Faye McLeod, visual image director at Louis Vuitton, says "Digital media is changing the retail landscape, but this does not change the goal of a good window."
Faye McLeod | Source: Courtesy
By
  • Kati Chitrakorn

There are few sectors of the economy that offer as wide and interesting a range of career opportunities as fashion. Role Call highlights some of the industry’s most interesting jobs and the talented people who do them. For more information about fashion industry roles like this and others, visit BoF Careers.

NEW YORK, United States — Faye McLeod is the visual image director at LVMH Moët Hennessy Louis Vuitton. Glasgow-born McLeod earned a degree in fashion design at the city's Cardonald College, and, after graduation, swiftly moved into the domain of window and set design, working at Topshop and Selfridges. In 2009, McLeod joined Louis Vuitton as creative director of visual merchandising. Her first major production for the French fashion house was the opening of its New Bond Street maison in 2010, for which she created a 'Cabinet Curiosite' filled with creatures in glass jars.

In 2012, McLeod was promoted to visual image director of LVMH. Today, she oversees the windows for more than 460 stores globally, working with senior designer Ansel Thompson and a team of 23 people, planning the displays for stores such as Louis Vuitton and Dior as far as 12 months in advance.

BoF: Please describe your current role.

First and foremost, I’m a dreamer and storyteller. As visual image director at LVMH, windows are how I communicate stories to the world. I aspire to engage people on the other side of the glass in an emotional way. Bringing together diverse groups of people (artists, designers, illustrators, scientists, engineers), I create teams that will research, design, develop and produce these windows.

Within my department, my daily task is to inspire, invent, challenge and break the rules. Within Louis Vuitton, my job is to work with the artistic directors, to support and interpret their vision. It's also essential to work with the CEO and our company's business leaders, to insure that we are supporting their overall business strategies and building the brand. We do not work inside a bubble.

BoF: What attracted you to window-dressing and set design? 

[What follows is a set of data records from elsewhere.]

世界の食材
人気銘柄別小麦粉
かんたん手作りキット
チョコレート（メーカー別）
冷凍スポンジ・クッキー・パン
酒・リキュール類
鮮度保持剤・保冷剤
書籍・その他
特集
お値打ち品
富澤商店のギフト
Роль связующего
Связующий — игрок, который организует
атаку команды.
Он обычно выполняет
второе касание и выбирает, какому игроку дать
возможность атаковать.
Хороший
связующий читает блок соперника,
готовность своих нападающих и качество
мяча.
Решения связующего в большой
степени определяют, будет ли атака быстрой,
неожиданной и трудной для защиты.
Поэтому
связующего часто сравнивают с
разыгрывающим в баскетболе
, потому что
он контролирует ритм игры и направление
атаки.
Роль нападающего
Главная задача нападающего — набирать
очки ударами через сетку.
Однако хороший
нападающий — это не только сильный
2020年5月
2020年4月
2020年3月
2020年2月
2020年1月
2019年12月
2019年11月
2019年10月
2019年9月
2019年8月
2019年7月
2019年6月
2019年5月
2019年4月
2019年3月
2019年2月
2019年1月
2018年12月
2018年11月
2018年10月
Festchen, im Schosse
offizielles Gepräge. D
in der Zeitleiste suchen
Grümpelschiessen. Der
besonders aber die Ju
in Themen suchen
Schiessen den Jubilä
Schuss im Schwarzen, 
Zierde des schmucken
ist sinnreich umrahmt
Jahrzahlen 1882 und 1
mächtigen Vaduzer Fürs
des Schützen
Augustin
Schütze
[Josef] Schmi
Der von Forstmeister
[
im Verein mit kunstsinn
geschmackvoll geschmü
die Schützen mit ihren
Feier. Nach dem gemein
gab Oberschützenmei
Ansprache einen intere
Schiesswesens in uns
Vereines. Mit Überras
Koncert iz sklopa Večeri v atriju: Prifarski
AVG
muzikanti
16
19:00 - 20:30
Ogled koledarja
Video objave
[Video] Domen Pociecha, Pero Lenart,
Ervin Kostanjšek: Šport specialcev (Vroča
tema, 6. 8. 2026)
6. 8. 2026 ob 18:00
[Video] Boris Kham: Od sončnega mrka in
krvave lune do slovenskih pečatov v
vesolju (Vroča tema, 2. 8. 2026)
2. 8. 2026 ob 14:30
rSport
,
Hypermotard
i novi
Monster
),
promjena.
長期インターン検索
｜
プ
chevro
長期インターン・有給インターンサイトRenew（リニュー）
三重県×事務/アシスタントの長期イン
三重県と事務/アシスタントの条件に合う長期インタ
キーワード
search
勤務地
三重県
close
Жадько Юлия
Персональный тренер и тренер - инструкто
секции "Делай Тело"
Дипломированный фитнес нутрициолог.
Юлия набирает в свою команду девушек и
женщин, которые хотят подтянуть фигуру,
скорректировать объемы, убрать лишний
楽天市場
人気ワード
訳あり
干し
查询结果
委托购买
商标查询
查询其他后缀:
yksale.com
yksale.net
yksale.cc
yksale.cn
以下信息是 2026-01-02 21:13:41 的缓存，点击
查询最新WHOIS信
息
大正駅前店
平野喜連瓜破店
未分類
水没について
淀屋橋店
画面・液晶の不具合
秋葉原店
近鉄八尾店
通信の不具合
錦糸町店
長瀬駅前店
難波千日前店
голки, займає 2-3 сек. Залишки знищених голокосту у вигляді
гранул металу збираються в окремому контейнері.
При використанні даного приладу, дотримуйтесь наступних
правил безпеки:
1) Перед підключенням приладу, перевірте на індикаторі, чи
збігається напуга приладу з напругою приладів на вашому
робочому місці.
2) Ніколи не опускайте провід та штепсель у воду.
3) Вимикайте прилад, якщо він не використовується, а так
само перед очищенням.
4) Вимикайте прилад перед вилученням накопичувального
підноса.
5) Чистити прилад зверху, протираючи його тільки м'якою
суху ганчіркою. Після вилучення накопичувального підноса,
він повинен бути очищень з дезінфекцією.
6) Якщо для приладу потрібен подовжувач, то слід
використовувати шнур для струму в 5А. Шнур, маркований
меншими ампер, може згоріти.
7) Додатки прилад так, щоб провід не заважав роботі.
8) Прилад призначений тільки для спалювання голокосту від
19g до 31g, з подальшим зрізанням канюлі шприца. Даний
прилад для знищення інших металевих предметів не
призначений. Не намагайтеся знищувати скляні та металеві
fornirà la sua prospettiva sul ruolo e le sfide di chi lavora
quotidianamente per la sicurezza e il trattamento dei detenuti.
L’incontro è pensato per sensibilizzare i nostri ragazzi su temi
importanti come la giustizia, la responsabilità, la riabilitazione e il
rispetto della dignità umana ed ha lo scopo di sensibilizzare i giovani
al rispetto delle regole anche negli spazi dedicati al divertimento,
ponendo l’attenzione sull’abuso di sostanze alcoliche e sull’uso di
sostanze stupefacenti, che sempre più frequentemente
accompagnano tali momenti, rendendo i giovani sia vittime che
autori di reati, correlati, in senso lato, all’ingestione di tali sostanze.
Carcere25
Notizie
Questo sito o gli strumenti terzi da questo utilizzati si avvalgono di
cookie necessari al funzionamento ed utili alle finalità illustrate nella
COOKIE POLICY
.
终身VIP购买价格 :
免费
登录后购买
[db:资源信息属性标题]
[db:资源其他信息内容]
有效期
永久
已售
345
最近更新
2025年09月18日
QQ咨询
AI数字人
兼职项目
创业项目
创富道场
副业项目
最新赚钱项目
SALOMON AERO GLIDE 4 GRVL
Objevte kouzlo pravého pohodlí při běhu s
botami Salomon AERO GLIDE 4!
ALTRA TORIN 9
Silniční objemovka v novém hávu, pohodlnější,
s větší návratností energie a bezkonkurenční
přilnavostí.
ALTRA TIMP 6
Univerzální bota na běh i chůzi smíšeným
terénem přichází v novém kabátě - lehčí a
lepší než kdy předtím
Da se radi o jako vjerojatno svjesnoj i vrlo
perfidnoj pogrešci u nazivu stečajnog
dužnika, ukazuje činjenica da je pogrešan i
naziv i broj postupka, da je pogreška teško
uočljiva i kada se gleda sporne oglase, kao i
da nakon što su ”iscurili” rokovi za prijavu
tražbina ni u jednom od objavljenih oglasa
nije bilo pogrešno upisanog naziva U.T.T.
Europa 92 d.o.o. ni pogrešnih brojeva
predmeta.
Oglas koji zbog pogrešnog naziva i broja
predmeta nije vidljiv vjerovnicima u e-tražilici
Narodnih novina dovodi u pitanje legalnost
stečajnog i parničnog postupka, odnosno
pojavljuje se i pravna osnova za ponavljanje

Growing up in Glasgow, my mother owned a vintage shop and was always collecting all sorts of things. In retrospect, since a young age, I've been interested in the way objects can be arranged. My father is an engineer, so I've always been fascinated by how things are made and how they function. As I grew older, I learned about fashion designers and stylists, yet still never realised window-dressing was an actual profession. It was only after discovering the work of Linda Fargo at Bergdorf Goodman and Simon Doonan at Barneys, did I see the potential. Their work always had a sense of freedom and fun. Why wouldn't I want to do that?

Never forget that a good window, while innovative in idea, must also be practical and user-friendly.

BoF: What does building a good window installation involve? Where do you begin and what are the important things to consider?

It starts with a good idea, which can come from anyone and anywhere. These ideas are explored through images, sketches and study models (digital and analogue). As ideas are tested, we develop them into digital 3D models and renderings — or even 3D prints — to test the concept within the architecture of our windows. We never forget that a good window, while innovative in idea, must also be practical and user-friendly for the store staff.

These renderings and mock-ups are then presented to our artistic directors and business leaders. Only after many revisions, does the final window begin to take form. The technical aspects of production are also critical. When producing hundreds of windows around the world, which need to be unveiled in concert, it’s easy to lose the importance of quality. Our production team works in harmony with the design team to ensure we stay true to the creative vision.

BoF: What are some of your favourite places to find props and materials for your sets?

The Internet! Google is an amazing tool. I have no specfic habits for shopping for props and looking for inspiration. I frequent Tokyu Hands, a massive household goods store in Shibuya, Tokyo; Chelsea furnishings boutique Mantiques Modern; Mokuba on Rue Montmartre; the Venusrox jeweller and Portobello Market in London's Notting Hill; and flea markets in Brooklyn and Paris.

BoF: What is the most exciting product or initiative you have worked on?

We worked on an incredible project with Frank Gehry, who constructed the Louis Vuitton Foundation in Paris and our store windows in New York City. We worked in his studio in Los Angeles, using specialised Gehry software and learning from the master himself. He really has an appreciation for windows, which comes from his father. Yayoi Kusama is another icon I've had the pleasure of working with. She welcomed us into her world and gave us the freedom to create her vision. She allowed us to dip her head in silicon with straws up her nose, so we could create a life-size Kusama for our maison's windows. Kusma spread such love in our windows, bringing with her a sense of humour and passion which we all value very much.

BoF: What advice do you have for people who are interested in doing what you do? What tools should people have?

There is no denying that digital media is changing the retail landscape in all kinds of ways, but this does not change the goal of a good window. What it presents, in fact, is an additional medium in which to do good windows! I like to think of digital screens as windows, with different design constraints and their own set of opportunities. The stories we can tell with this new medium are only limited by our imagination. It’s an exciting time for window-dressing. Discipline is a good way to begin honing your skills. Visit lots of stores and imagine how you could make them better.

This interview has been edited and condensed.